Goal of the exercise: Copy out the listing word for word, from its first line through the line containing "columns swapped: Capacity <-> Notes", including both of those lines.

begin Dataset records

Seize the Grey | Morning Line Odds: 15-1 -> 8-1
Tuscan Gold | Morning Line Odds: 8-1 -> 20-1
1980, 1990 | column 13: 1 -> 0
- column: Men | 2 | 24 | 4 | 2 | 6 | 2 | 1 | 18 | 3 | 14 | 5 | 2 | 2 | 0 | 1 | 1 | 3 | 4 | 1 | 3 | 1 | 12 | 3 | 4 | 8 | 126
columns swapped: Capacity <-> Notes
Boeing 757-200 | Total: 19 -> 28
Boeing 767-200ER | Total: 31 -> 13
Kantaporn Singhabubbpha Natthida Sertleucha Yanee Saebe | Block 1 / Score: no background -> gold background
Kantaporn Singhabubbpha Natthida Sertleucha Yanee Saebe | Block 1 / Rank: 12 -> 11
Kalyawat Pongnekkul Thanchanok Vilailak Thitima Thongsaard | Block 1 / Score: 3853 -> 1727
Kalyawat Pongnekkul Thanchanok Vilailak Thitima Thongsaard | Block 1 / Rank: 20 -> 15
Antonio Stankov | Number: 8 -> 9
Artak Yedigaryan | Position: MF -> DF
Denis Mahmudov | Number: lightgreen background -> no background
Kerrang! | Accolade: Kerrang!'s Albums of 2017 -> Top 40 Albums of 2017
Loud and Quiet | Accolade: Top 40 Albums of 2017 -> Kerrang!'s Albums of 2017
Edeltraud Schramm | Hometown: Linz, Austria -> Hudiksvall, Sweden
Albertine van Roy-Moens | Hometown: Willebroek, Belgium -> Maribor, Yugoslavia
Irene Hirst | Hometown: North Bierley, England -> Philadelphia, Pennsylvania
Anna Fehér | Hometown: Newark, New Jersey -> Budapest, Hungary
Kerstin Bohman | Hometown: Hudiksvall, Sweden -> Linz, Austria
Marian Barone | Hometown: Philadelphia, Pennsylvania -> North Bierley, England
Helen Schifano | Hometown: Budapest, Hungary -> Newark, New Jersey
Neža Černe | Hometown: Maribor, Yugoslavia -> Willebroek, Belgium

end Dataset records

Exercise result:
Seize the Grey | Morning Line Odds: 15-1 -> 8-1
Tuscan Gold | Morning Line Odds: 8-1 -> 20-1
1980, 1990 | column 13: 1 -> 0
- column: Men | 2 | 24 | 4 | 2 | 6 | 2 | 1 | 18 | 3 | 14 | 5 | 2 | 2 | 0 | 1 | 1 | 3 | 4 | 1 | 3 | 1 | 12 | 3 | 4 | 8 | 126
columns swapped: Capacity <-> Notes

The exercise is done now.